Rebecca Lee Sanchez - Spiral
Sometimes succumbing to your frazzled state is the fastest way to get to where you're headed in times of great pressure and chaos. Join me on this spiral toward acting casual and effectively PechaKucha-ing.
Elvira Miceli - Apocalypse Then
Brilliantly colored and intricately abstract, the illuminations of the Beatus Manuscripts of medieval Spain capture John the Evangelist’s apocalyptic visions. Exploring these codices through a favorite example, I also discuss their role in my love of art history and their new relevance in the current moment.
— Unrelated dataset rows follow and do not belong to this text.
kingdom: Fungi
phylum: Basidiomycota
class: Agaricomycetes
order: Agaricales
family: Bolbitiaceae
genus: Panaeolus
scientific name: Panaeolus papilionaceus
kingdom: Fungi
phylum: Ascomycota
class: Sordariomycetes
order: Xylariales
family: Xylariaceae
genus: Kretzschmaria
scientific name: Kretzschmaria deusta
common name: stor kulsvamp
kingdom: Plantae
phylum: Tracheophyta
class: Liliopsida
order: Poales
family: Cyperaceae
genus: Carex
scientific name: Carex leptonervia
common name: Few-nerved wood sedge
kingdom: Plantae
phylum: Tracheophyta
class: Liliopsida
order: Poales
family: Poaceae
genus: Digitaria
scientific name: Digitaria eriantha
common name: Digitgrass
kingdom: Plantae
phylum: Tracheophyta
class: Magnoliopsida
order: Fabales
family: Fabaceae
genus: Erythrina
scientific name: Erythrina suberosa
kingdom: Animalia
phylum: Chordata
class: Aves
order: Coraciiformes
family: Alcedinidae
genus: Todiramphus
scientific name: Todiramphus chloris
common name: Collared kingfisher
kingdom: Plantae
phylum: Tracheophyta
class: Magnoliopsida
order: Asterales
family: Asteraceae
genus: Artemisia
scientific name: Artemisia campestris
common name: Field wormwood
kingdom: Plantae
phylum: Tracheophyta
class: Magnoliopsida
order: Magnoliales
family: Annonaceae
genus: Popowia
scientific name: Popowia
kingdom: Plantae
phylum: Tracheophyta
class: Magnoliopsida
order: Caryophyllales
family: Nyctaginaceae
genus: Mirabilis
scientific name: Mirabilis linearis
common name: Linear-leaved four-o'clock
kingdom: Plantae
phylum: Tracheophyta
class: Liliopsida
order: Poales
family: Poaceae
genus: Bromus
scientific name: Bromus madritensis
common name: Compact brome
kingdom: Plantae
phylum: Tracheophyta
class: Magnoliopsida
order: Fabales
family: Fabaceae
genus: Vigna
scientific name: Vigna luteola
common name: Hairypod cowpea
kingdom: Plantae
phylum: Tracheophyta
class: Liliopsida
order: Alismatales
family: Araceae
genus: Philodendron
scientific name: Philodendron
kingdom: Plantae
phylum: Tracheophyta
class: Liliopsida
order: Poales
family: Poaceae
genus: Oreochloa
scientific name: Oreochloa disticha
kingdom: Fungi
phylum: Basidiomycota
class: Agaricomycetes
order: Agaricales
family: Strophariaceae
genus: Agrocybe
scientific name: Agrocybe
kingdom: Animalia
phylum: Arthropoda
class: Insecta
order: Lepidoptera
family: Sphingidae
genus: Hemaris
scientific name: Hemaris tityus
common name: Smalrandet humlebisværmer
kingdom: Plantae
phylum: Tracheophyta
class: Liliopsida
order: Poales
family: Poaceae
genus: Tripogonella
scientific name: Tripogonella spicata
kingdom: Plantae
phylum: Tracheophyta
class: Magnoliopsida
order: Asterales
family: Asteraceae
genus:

Joel Blackledge - The Look of a Lockdown
The lockdown has produced a sudden surge in videoconferencing and image-sharing of all kinds, creating a particular kind of visual language that compels us to ask, 'is that how other people see me'? And why do we need to see each other at all?
Tracey Thorne - Reimagining Hockley Flyover
Tracey’s Hockley Flyover Project aims to document areas around the A41 Hockley Flyover and to open up a conversation about how we can collectively re-imagine the space. She has taken inspiration from similar art projects in India where painted concrete structures transform space and create a more valuable sense of place for local communities.
Asya Draganova - The Revolution Goes On
A study in 1980s Bulgarian subcultures and their legacies.